Flippase optimized (Flpo)
Mouse codon-optimized FLP recombinase achieving Cre-like recombination efficiency through extensive sequence optimization. Engineered via GeneOptimizer algorithm with modified codon usage, removal of cryptic splice sites and TATA boxes, and altered G/C content for enhanced mRNA stability. Includes SV40 nuclear localization signal for efficient nuclear targeting.

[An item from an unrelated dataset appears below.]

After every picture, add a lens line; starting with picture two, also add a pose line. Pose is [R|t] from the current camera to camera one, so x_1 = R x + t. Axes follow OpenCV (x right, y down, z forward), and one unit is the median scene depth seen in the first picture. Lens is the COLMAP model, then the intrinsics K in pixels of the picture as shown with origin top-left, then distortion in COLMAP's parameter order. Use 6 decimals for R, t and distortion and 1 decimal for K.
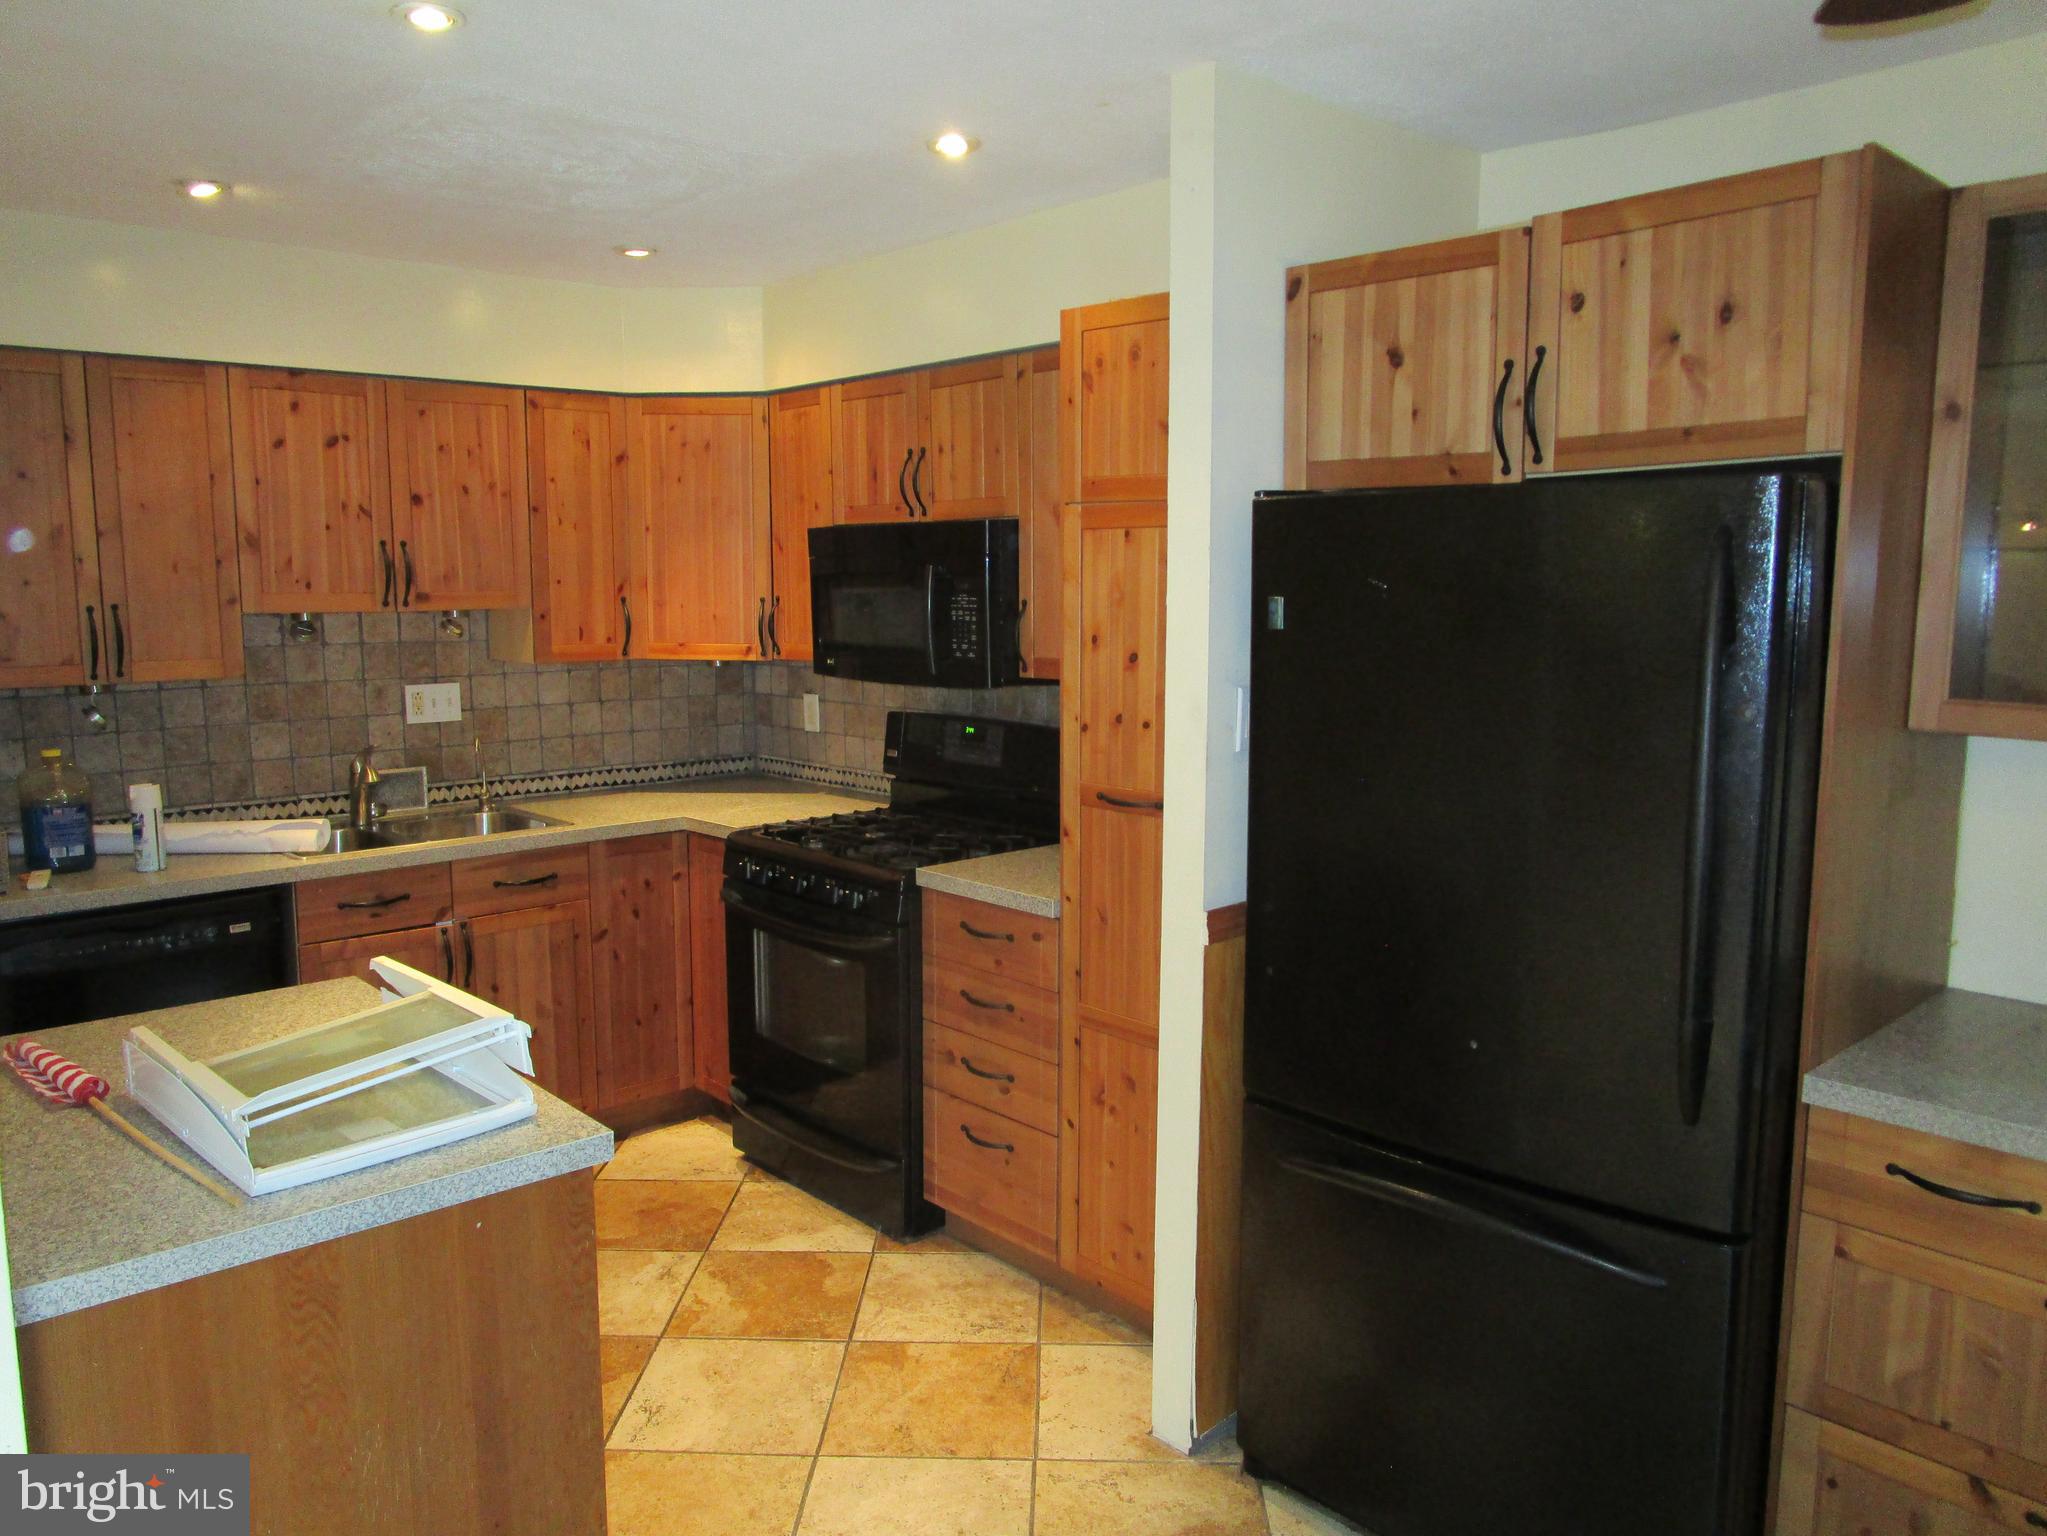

Origin: Engineered from Saccharomyces cerevisiae FLP via mouse codon optimization
Characteristics
Recombination efficiency comparable to Cre recombinase, representing >20-fold improvement over FLPe variant. Mouse codon usage optimization increases steady-state protein expression in mammalian cells. Modified base composition with optimized G/C content prolongs mRNA half-life compared to native yeast-derived sequence. Incorporates dual stop codons for efficient translational termination and C-terminal SV40 NLS for nuclear localization. Recognizes 34 bp FRT sites with bidirectional recombination activity. Widely distributed via Addgene plasmid repository for academic research applications.
Applications: Conditional gene activation and inactivation in mammalian cell lines and transgenic mice. Enables dual-recombinase genetic strategies when combined with Cre-loxP system for complex genomic manipulations requiring orthogonal site-specific recombination. Widely adopted in neuroscience research for cell-type-specific labeling and optogenetic applications. Facilitates FRT-mediated cassette exchange and marker excision in ES cells and primary cell cultures. Used in iPSC generation workflows and transgene removal applications requiring traceless excision.
Limitations: Requires pre-existing FRT target sites for recombination activity, limiting genomic targeting flexibility compared to programmable nucleases. Less extensive toolkit of reporter lines and conditional alleles compared to mature Cre-loxP system despite improved efficiency. FRT sites may undergo spontaneous recombination in presence of constitutive Flpo expression in some contexts.